With Kim Kardashian back on social media after recent events Ex-Royal Military Policeman and now Director of Special Projects at close protection specialists Stratis Secure, Andrew Brown, shares his thoughts as to how high profile celebs and high net worth individuals can mitigate the downsides of social media in the current climate.

Ms Kardashian's ordeal has brought into focus the downside of social media and the possible consequences of sharing without thinking. And whilst there's little doubt the reality TV star was followed in the days before her horrific robbery her constant and arguably excessive sharing of personal details with fans was no doubt, in my mind, a factor in the events which unfolded.

"There's growing evidence that Criminals are using social media more than ever before - and the personal information many offer up about themselves is becoming an increasing security risk when it comes to personal safety and corporate security.

Whenever we take on a new client we introduce the services of our social media monitoring and online reputation management team so we can fully understand how the client uses social media - both personally and professionally - and if what they are doing is exposing them and their business to risks they could avoid.

A lot of it is common sense, however in the fast moving world of social media this is often neglected - Helen Flanagan back in 2013 was confronted by armed robbers in her home after tweeting that she was home alone and burglars stole two Rolex watches, credit cards and cash from Ricky Hatton's home after he posted that he'd be away from home appearing on Soccer AM.

But it's not just celebrities who need to be careful about what they put online, CEO's and CFO's are vulnerable to hacking just as celebs and the risks to their companies arguably of greater concern. Posting on Facebook or Twitter to announce that you've gone on holiday or that you've just picked up your new car and you might as well be leaving your front door wide open.

Andrew suggests some basic security measures are taken and some simple ‘Rules' to follow which will significantly reduce your risk.

Before starting out on any social media platform you should always ensure that you set up a public facing account and keep this completely separate from any personal accounts. And you should always ensure that the security settings on any account fit with the account, by that I mean for personal accounts lock the security settings down as tight as possible, you might be happy to be a little more relaxed with a business account but still be aware of the consequences if you are.

The most important thing to remember is that your updates and posts, especially on your public facing accounts, should whenever possible be written in the past.

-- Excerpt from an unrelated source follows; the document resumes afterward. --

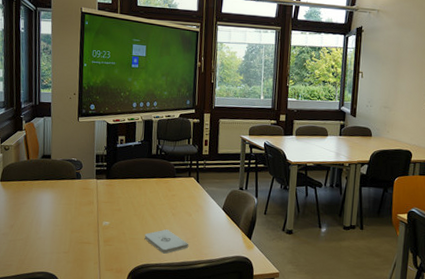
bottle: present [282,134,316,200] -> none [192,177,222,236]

Posting 'Just had a wonderful stay at XX Hotel' rather than 'Checking in for a long weekend at XX' will ensure anyone taking a suspicious look at your movements will always be playing catch up whilst ensuring that you still mention the people and places important to your strategy. You should also take care when posting pictures - whilst not actually stating the obvious in terms of where you are images can give the game away just as quickly - especially at recognisable landmarks. Avoid posting images which show obvious locations or signs which can be used to pinpoint your location.

At the end of the day social media is a fact of life - both privately and in a business context. What business owners and celebrities need to be aware of is the consequence to their security if person(s) unknown were wanting to attack them or their assets and how their social media profile and activity can be used against them with at times alarming speed.